Action item - Show every line in the records that contains the word "meilleur".
Provided records Start Marker
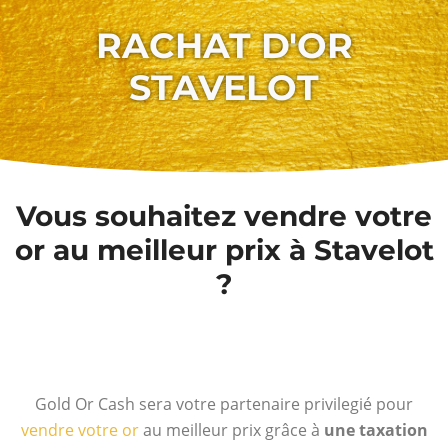
RACHAT D'OR
STAVELOT
Vous souhaitez vendre votre
or au meilleur prix à Stavelot
?
Gold Or Cash sera votre partenaire privilegié pour
vendre votre or
au meilleur prix grâce à
une taxation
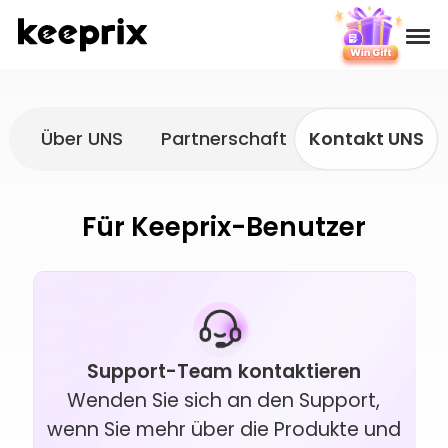
Produkte
Über UNS
Partnerschaft
Kontakt UNS
Bewertungen
Preise
Für Keeprix-Benutzer
Support
Tutorials
Support-Team kontaktieren
Herunterladen
Wenden Sie sich an den Support,
wenn Sie mehr über die Produkte und
Languages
Provided records End Marker
Task solution -
or au meilleur prix à Stavelot
au meilleur prix grâce à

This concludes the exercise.